Often regarded as the greatest footballer that has ever lived Diego Maradona was undoubtedly a supremely talented footballer. His compatriot Lionel Messi’s rise to power over the past decade has perhaps seen his reputation slide for many football fans, but not by much. His ‘Hand of God’ goal against the English followed by a quite frankly ridiculous solo goal remains one of the most iconic moments in footballing history.

Asif Kapadia’s new documentary aptly named ‘Diego Maradona’ shows the rise from little Diego of a large but poor Buenes Aires family to the footballing God that is Maradona. ‘Rags to Riches’ stories have become somewhat of a cliche but Maradona’s is as genuine and dramatic as they come. The documentary includes transcripts from his sister, who speaks of a 15 year old Diego working to support his family. He was given an apartment by his Boca Juniors and his whole family moved in. It is perhaps unsurprising then, that the pressure put on him at this young age would eventually take its toll later in life. His well documented battle with drug addiction is a major feature of this documentary. However, before those issues began to arise, Maradona was the cheeky Argentinian kid that guided Napoli to their first title in nearly 20 years.

Throughout the documentary we get insight from close personal friends and family such as his aforementioned sister and his wife as well as his esteemed personal trainer and mentor. Kapadia’s intention was clear- to open our minds to Maradona’s real experiences in life. If you went in with preconceived view of Maradona than I guarantee you left with that view significantly challenged. We get a truly fascinating insight into Diego’s family life with archive footage including that of his Father cooking steaks for the Argentine team. Early interviews portray him as an extremely modest and down to earth man. It really shouldn’t come as a surprise that Diego Maradona was and is in fact a human being but I have to admit to being quite moved by the intimacy of his family life and how close they remained. We all know Diego Maradona as a footballer but perhaps not so much as a person and Kapadia’s challenges his reputation as drug abusing adulterer without excusing his behavior.

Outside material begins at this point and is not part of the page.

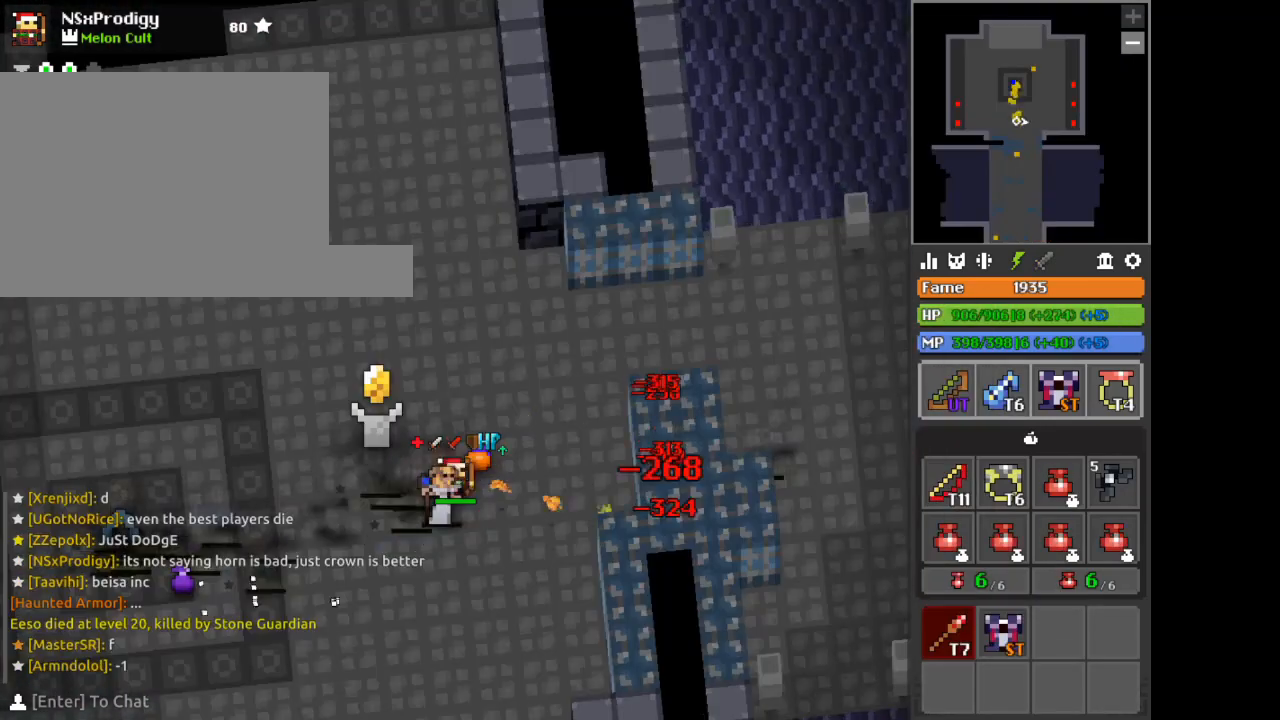
{"keys": [], "mouse": ["left"], "events": [[250, "mouse_left", "down"]]}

This was more than just a biography of Maradona’s life. As an audience, we really feel like we’re joining Diego on his journey. I was as ecstatic when he ran the pitch to score against England as I was disappointed when Napoli fans turned on him. The chosen contributors helped in this regard. Kapadia used mostly Italian journalists who knew Maradona and were close to his situation in Napoli rather than well qualified but distant British journalists that are often used for documentaries . We even get an extract from a mobster who knew the footballer to add yet another insight into the complicated life of Maradona.

Maradona’s life is fraught with tragedy and disappointment as well as glory and happiness. His drug addiction plagued his time at Napoli and his adulterous relationship with his wife, which lead to a child was a national scandal. I don’t want to go too into dept on the details of the documentary as there’s really nothing like seeing it in the flesh but I will see that some of the details that emerged were hugely surprising as much as anything else.

If you are a football fan, I would highly recommend you watch this documentary. If you are not, I would highly recommend you do the same. It is an informative, engaging and at times moving documentary and one that everyone should see. Diego Maradona is more than just a footballer.He is an historical Napoleon figure. Hated by thousands but loved by millions.